New Delhi: Talking openly about mental illness is still unwelcome in our society as, for many, it remains a taboo. Author Jerry Pinto has now taken his second step to bridge the gap between society and mental illness.
“I believe in people. I believe that they would like to ‘only connect’. I believe they can find a way to sympathise. I believe in the power of human empathy,” Pinto in an interview following the release of his new work said, “A Book of Light”.
“I am willing to stake this book on that,” Pinto added.
In 2012, Pinto published his debut novel “Em and the Big Hoom” which talked about his bipolar mother. The book impacted thousands of readers and many could relate with the story which touched an emotional chord as he drew from his personal experiences.
So, what made him come up with the second book while his first too has a similar story line?
“I think we all write about the things that concern us deeply. In my case, my mother had bipolar affective disorder as it is now known. In the 1970s and 1980s, it was simply said of her that she had had a nervous breakdown or, more brutally, that she was mad. That was what got me interested in the subject,” replied Pinto.
“A Book of Light” comprises 13 stories that sketch the lives of people from different professions who have had to deal with emotional turmoil while living with someone with a mental illness or infirmity — a situation somewhat similar to Pinto’s.
After the release of his first book, people started talking to him about how their family members had suffered from a mental illness and how they felt about it. Thus was born the idea of the second book.
“I did not know how to handle this. I told a friend of mine who said that I should see if they would write about these experiences. She even suggested the title, ‘A Book of Light’, because it would cast light on these neglected areas of the Indian family and its experiences. Each reading turned into something like an encounter group,” the author said.

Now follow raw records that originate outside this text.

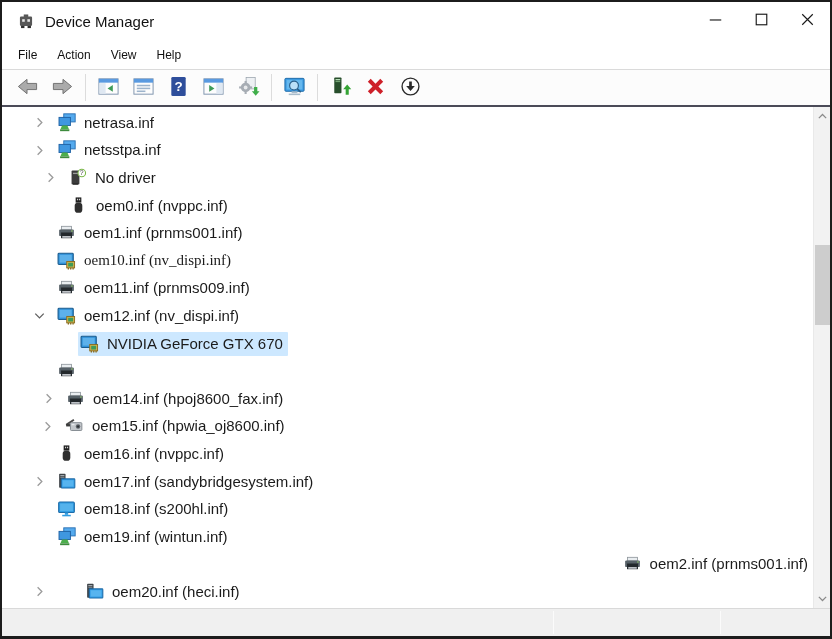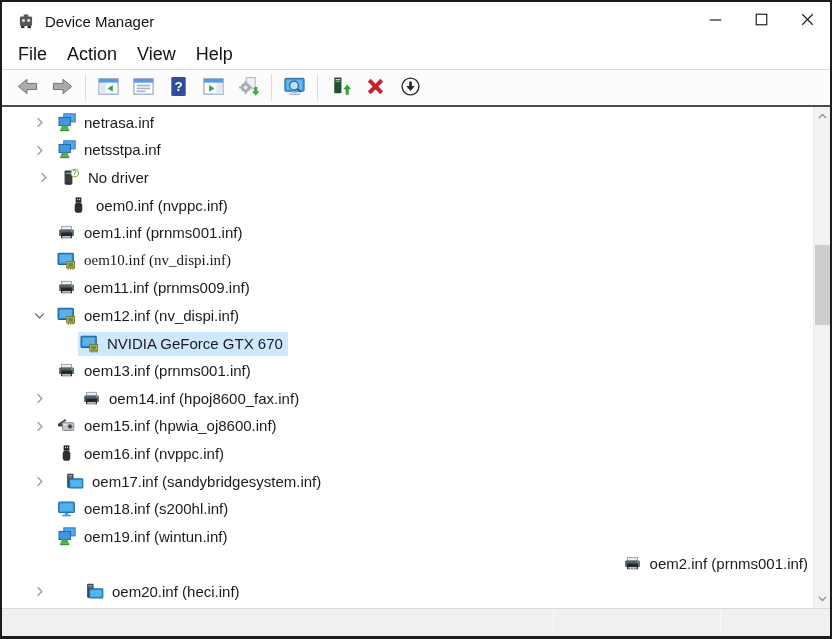--- a/index.html
+++ b/index.html
@@ -19,7 +19,7 @@
   .win-btn{width:46px;height:100%;display:flex;align-items:center;justify-content:center;background:none;border:none;cursor:pointer;}
   .win-btn svg{width:23px;height:23px;}
   
-  .menubar{height:29px;flex:0 0 auto;display:flex;align-items:center;padding-left:16px;font-size:18px;color:#111;background:#fff;}
+  .menubar{height:29px;flex:0 0 auto;display:flex;align-items:center;padding-left:16px;font-size:12px;color:#111;background:#fff;}
   .menu-item{margin-right:20px;cursor:default;}
   
   .toolbar{height:38px;flex:0 0 auto;display:flex;align-items:center;padding-left:8px;

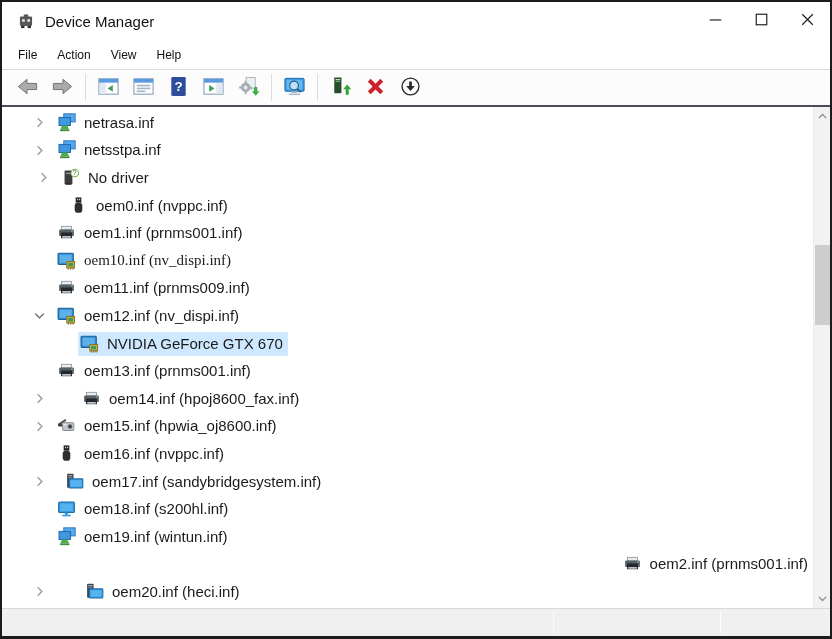--- a/index.html
+++ b/index.html
@@ -220,7 +220,7 @@
             <span class="tree-label">netsstpa.inf</span>
           </span>
         </div>
-        <div class="tree-row" style="padding-left: 4px;">
+        <div class="tree-row" style="padding-left: 11px;">
           <span class="chev">
             <svg viewBox="0 0 16 16">
               <path d="M6 3.5 L10.5 8 L6 12.5" fill="none" stroke="#9b9b9b" stroke-width="1.4"></path>

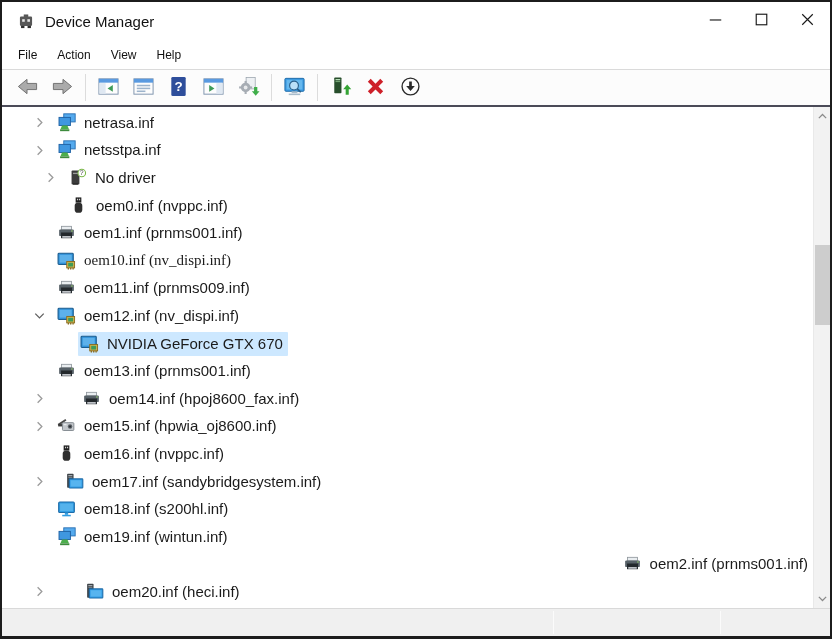--- a/index.html
+++ b/index.html
@@ -350,7 +350,6 @@
                 <circle cx="12.6" cy="6.8" r="0.6" fill="#9fe06c"></circle>
               </svg>
             </span>
-            <span class="tree-label">oem13.inf (prnms001.inf)</span>
           </span>
         </div>
         <div class="tree-row" style="padding-left: 0px; gap: 25px;">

“I called up other people who I knew had had similar experiences. Some agreed to write and then didn’t. Some said they would think about it and then didn’t. I respect all their decisions. But I am grateful to the 13 people who told their stories bravely and beautifully and sensitively,” Pinto added.
Talking about coming out openly about sensitive issues like mental illness and personal lives, Pinto said that the more open we are towards these issues the better it is for our society.
“When things are taboo, then some people will always be excluded, hidden away, not talked about, and ignored. This is inhuman,” he said.
Pinto believes that we all have our own stories and have the right to tell them to the world. As the editor of the book, he helped the writers — who were not writers by profession — by editing their work, but never forced anyone to talk about anything they did not wish to talk about.
“I would never write about someone else. Each of my contributors made a decision and they wrote as they wanted to. But, of course, there is a moment when you must consider a close associate who comes into the tale and then take a call,” Pinto stated.